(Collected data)

-----

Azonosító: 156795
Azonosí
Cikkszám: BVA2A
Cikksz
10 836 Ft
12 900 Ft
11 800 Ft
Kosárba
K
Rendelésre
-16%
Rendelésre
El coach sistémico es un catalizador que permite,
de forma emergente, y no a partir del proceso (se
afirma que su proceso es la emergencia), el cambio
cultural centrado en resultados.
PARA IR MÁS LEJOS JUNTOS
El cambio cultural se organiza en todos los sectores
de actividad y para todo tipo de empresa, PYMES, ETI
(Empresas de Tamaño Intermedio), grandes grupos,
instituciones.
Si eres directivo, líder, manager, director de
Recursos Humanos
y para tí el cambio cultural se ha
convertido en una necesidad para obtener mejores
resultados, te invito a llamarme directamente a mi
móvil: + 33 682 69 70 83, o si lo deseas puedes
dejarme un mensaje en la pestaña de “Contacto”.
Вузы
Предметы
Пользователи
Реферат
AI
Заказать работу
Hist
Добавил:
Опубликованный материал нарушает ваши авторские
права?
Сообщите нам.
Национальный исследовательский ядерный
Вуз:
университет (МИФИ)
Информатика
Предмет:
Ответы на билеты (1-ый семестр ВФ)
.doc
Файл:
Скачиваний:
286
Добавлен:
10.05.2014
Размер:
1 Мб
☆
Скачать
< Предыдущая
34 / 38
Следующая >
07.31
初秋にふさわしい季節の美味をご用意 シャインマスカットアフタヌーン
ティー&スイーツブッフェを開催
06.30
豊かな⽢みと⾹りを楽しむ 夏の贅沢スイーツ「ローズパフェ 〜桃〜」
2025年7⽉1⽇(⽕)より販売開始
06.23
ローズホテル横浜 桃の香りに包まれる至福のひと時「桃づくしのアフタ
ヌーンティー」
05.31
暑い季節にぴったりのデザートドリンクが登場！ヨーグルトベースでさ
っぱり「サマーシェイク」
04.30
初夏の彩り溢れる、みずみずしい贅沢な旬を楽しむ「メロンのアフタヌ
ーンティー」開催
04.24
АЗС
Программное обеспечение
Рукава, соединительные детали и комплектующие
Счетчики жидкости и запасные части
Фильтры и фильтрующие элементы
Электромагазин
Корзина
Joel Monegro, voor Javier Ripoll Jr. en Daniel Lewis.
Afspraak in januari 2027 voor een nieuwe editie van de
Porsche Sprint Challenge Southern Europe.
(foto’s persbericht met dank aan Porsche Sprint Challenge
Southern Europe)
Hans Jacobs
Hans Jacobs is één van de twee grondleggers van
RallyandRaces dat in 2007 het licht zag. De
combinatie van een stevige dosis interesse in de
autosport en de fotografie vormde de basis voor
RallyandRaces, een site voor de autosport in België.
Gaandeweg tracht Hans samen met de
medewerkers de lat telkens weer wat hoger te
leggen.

-----

• Work required
All of the entries are to be transcribed exactly.

• Your response
Azonosító: 156795
Azonosí
Cikkszám: BVA2A
Cikksz
10 836 Ft
12 900 Ft
11 800 Ft
Kosárba
K
Rendelésre
-16%
Rendelésre
El coach sistémico es un catalizador que permite,
de forma emergente, y no a partir del proceso (se
afirma que su proceso es la emergencia), el cambio
cultural centrado en resultados.
PARA IR MÁS LEJOS JUNTOS
El cambio cultural se organiza en todos los sectores
de actividad y para todo tipo de empresa, PYMES, ETI
(Empresas de Tamaño Intermedio), grandes grupos,
instituciones.
Si eres directivo, líder, manager, director de
Recursos Humanos
y para tí el cambio cultural se ha
convertido en una necesidad para obtener mejores
resultados, te invito a llamarme directamente a mi
móvil: + 33 682 69 70 83, o si lo deseas puedes
dejarme un mensaje en la pestaña de “Contacto”.
Вузы
Предметы
Пользователи
Реферат
AI
Заказать работу
Hist
Добавил:
Опубликованный материал нарушает ваши авторские
права?
Сообщите нам.
Национальный исследовательский ядерный
Вуз:
университет (МИФИ)
Информатика
Предмет:
Ответы на билеты (1-ый семестр ВФ)
.doc
Файл:
Скачиваний:
286
Добавлен:
10.05.2014
Размер:
1 Мб
☆
Скачать
< Предыдущая
34 / 38
Следующая >
07.31
初秋にふさわしい季節の美味をご用意 シャインマスカットアフタヌーン
ティー&スイーツブッフェを開催
06.30
豊かな⽢みと⾹りを楽しむ 夏の贅沢スイーツ「ローズパフェ 〜桃〜」
2025年7⽉1⽇(⽕)より販売開始
06.23
ローズホテル横浜 桃の香りに包まれる至福のひと時「桃づくしのアフタ
ヌーンティー」
05.31
暑い季節にぴったりのデザートドリンクが登場！ヨーグルトベースでさ
っぱり「サマーシェイク」
04.30
初夏の彩り溢れる、みずみずしい贅沢な旬を楽しむ「メロンのアフタヌ
ーンティー」開催
04.24
АЗС
Программное обеспечение
Рукава, соединительные детали и комплектующие
Счетчики жидкости и запасные части
Фильтры и фильтрующие элементы
Электромагазин
Корзина
Joel Monegro, voor Javier Ripoll Jr. en Daniel Lewis.
Afspraak in januari 2027 voor een nieuwe editie van de
Porsche Sprint Challenge Southern Europe.
(foto’s persbericht met dank aan Porsche Sprint Challenge
Southern Europe)
Hans Jacobs
Hans Jacobs is één van de twee grondleggers van
RallyandRaces dat in 2007 het licht zag. De
combinatie van een stevige dosis interesse in de
autosport en de fotografie vormde de basis voor
RallyandRaces, een site voor de autosport in België.
Gaandeweg tracht Hans samen met de
medewerkers de lat telkens weer wat hoger te
leggen.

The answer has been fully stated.